I'm on my annual visit to Hoi An and this year the timing is right before the Tet (New Year) holiday, which is a major deal in Vietnam and unlike any holiday in the U.S. The celebration lasts a week, with planning, shopping and preparation taking twice that long. It's a party that includes visiting friends and relatives and lots of eating and drinking. For many, it's also a week-long work holiday.
CEF helps our sponsored children and their families join in the celebration by distributing food parcels, which include a big sack of rice, cooking oil, crystalized ginger, watermelon seeds, peanuts and other goodies so that they can eat well and enjoy this special time of year.
On 22 January, a gray and drizzly day, Linda and I and the four staff drove 3 hours to Hue to visit two teens in the CEF program to distribute Tet parcels and check on their school grades. (The staff then spent the afternoon in an anti-trafficking training session learning to teach effective methods to young girls so they can avoid predators.) One of the girls is doing very well in high school and has a good chance to have a much better life for herself in the future. The staff questioned her about her goals for the future, helping her refine her plans and match her talents with her eventual studies at university.

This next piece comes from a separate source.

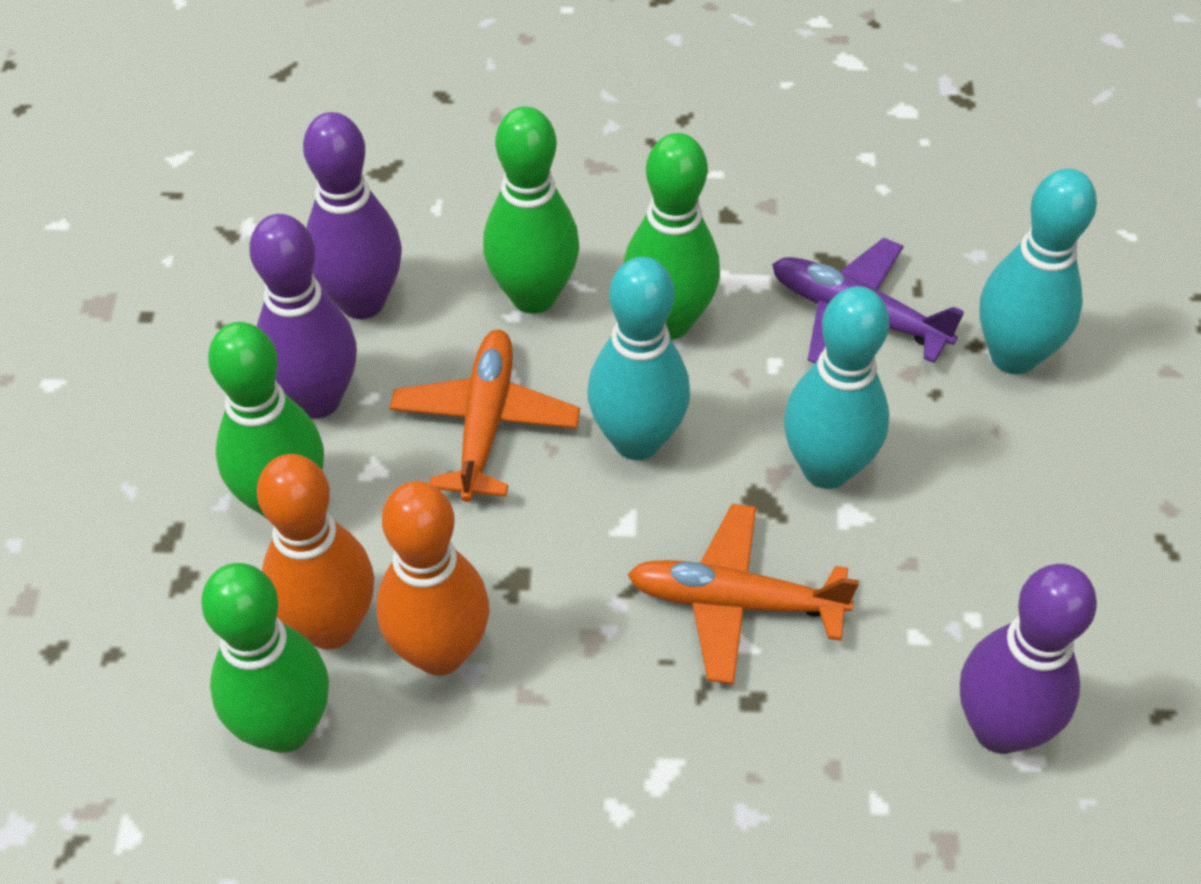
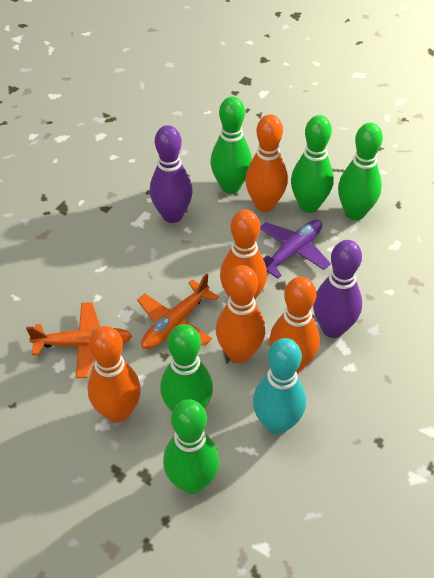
green bowling pin: 4 -> 5
orange bowling pin: 2 -> 5
purple bowling pin: 3 -> 2
turquoise bowling pin: 3 -> 1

The other girl, 'M', is a different story. While all of the children helped by CEF are very poor, M's family's poverty really is abject. She lives with her father, who is mentally ill and rarely able to work, and her 56-year-old mother, a tiny woman who works at several low-paying jobs, including back-breaking farming work. She's healthy but looks almost worn out. They live in a small, unfinished brick and cement house that lacks windows and doors, with a tin roof containing numerous holes that leaks badly during heavy rains.
M, who is quiet with a shy, beautiful smile, was training as a nun in a pagoda before returning to her family last year. She so far hasn't been able to earn good grades in school and her ability to escape the desperate poverty, arduous physical labour and hopelessness of her mother's life remains in doubt. Sitting on plastic stools in their house on a dark grey day, listening to the staff inquire about her life, tugs at the heart. On the ride back, we discussed the best way to support M to have a life with a better future. No definite solutions at this time, but one idea that may work is to get her into a restaurant / hospitality training program with an NGO in Hoi An. In the meantime, we know that M and her family at least will have a better Tet celebration due to the generosity of our CEF donors.